En France, Mario Luraschi est un personnage incontournable dans le monde du cinéma. Dès qu’un cheval doit apparaître sur un grand écran, le réalisateur fait appel à lui : 553 films à ce jour ! La plupart des grands acteurs français, Jean Reno, Sophie Marceau, Christian Clavier etc. sont passés chez lui pour apprendre à monter à cheval pour les besoins d’un film. Certains sont restés cavaliers grâce à lui. Mais ce fils d’émigré italien, qui est parti de rien, est plus qu’un cascadeur de cinéma : c’est un véritable homme de cheval respecté par le milieu équestre en France et à l’étranger. Ce que l’on sait moins, c’est que Mario a longtemps séjourné en Argentine où il a été joueur de… pato avec un handicap de 7 !
On dit que c’est grâce à vous que les chevaux ont arrêté de mourir dans les cascades de cinéma : cette histoire est-elle vrai ?
J’ai effectivement apporté beaucoup de protection du cheval dans le cinéma.

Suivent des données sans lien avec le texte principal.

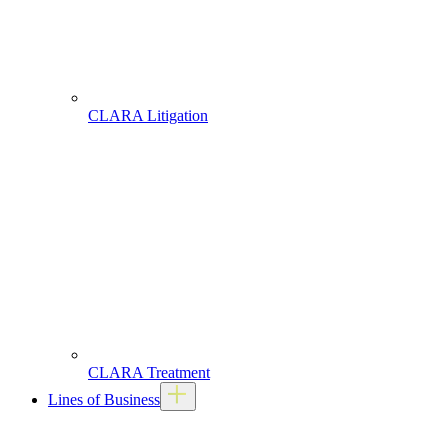
CLARA Litigation
CLARA Treatment
Lines of Business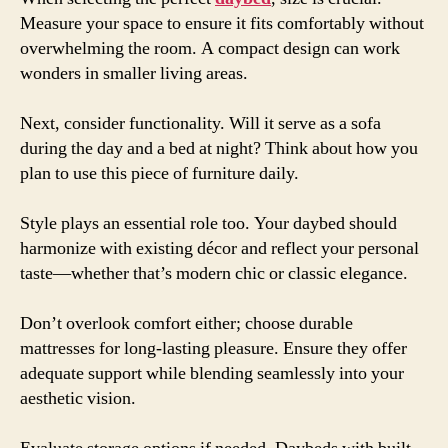
Measure your space to ensure it fits comfortably without
overwhelming the room. A compact design can work
wonders in smaller living areas.
Next, consider functionality. Will it serve as a sofa
during the day and a bed at night? Think about how you
plan to use this piece of furniture daily.
Style plays an essential role too. Your daybed should
harmonize with existing décor and reflect your personal
taste—whether that’s modern chic or classic elegance.
Don’t overlook comfort either; choose durable
mattresses for long-lasting pleasure. Ensure they offer
adequate support while blending seamlessly into your
aesthetic vision.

Parce que j’aime le cheval et il est stupide de faire souffrir un animal pour faire un film. Un millimètre de la peau de mon cheval ne vaut pas un mètre de pellicule. Mais je ne peux pas jeter la pierre à ceux qui faisaient cela au début, comme tendre des câbles pour faire tomber un cheval, car la mentalité des hommes des années 30 n’était pas la même que celle des année 70. Avec Allain Bougrain-Dubourg, qui est un défenseur médiatique des animaux, nous avons réussi à faire voter une loi qui empêchait de diffuser une image de cinéma où un animal aurait souffert. Loi qui a été adoptée par les Américains.
Aujourd’hui, dès qu’un cheval apparaît dans un film, on fait appel à vous et à personne d’autre : comment avez-vous réussi ce coup ?
Au cinéma, c’est très facile de faire un premier film, mais il peut être rapidement le dernier. Je parvenais à réussir l’action exactement comme on me le demandait. Le but du producteur étant qu’il veut obtenir son image à moindres frais, le metteur en scène veut donc que ça marche au plus vite. Et comme ça marchait à peu près à tous les coups avec moi, on me rappelait à chaque fois.
Combien d’acteurs avez-vous mis à cheval ? Quels ont été les plus célèbres ?
J’ai dû mettre à peu près 90% des acteurs français en selle. Les plus célèbres sont Sophie Marceau, Jean Reno, Christian Clavier, Jean Dujardin, Alex Lutz... Mais également Matt Damon, Heath Ledger, Milla Jovovich pour Jeanne d’Arc, Salma Hayek, Penelope Cruz…
Combien de chevaux avez-vous dressé dans votre vie ?
En fait, mes chevaux sont tous dressés en premier lieu à la haute-école avant d’effectuer des cascades ou autre chose. C’est indispensable, notamment pour obtenir paradoxalement les choses les plus simples. J’ai dû en dresser à peu près trois-cents. Ils font tous aussi de l’attelage, je crois que c’est la discipline que je préfère.
Parlez-nous de cette expérience en Argentine où vous vous êtes retrouvé handicap 7 de pato : un volet inattendu et méconnu de votre riche vie d’homme de cheval ?
Cela doit remonter à… 1978, avant que le horse-ball n’existe. Nous avions monté une équipe de France de pato avec les gens de mon club. Nous avions préparé un terrain à côté de chez moi pour s’entrainer et avions fait une présentation au deuxième Salon du Cheval à Vincennes. Nous avons alors été invités à Palermo pour un Argentine-France. Les Argentins nous avaient prêté un bon handicap qui devait s’appeler Liborio (Liborio Cosentino, une légende de ce sport en Argentine, ndlr) grâce à qui nous n’avions perdu que 15 à 12. A la suite de ce match, la fédération argentine m’a attribué un 7 de handicap, effectivement. Mais cela fut un grand moment de fierté de représenter la France dans la Mecque du polo. En rentrant, j’ai parlé de ce sport aux frères Depons, à Bordeaux, qui ont intelligemment développé le horse-ball, qui a été créé en 1979 en France. Quelques années plus tard, les Argentins sont revenus en France pour un match de horse-ball en infligeant une lourde défaite aux Français et s’ils n’avaient pas été indulgents en fin de match, laissant leurs adversaires marquer, cela aurait pu se terminer par un 20 à 0 en leur faveur.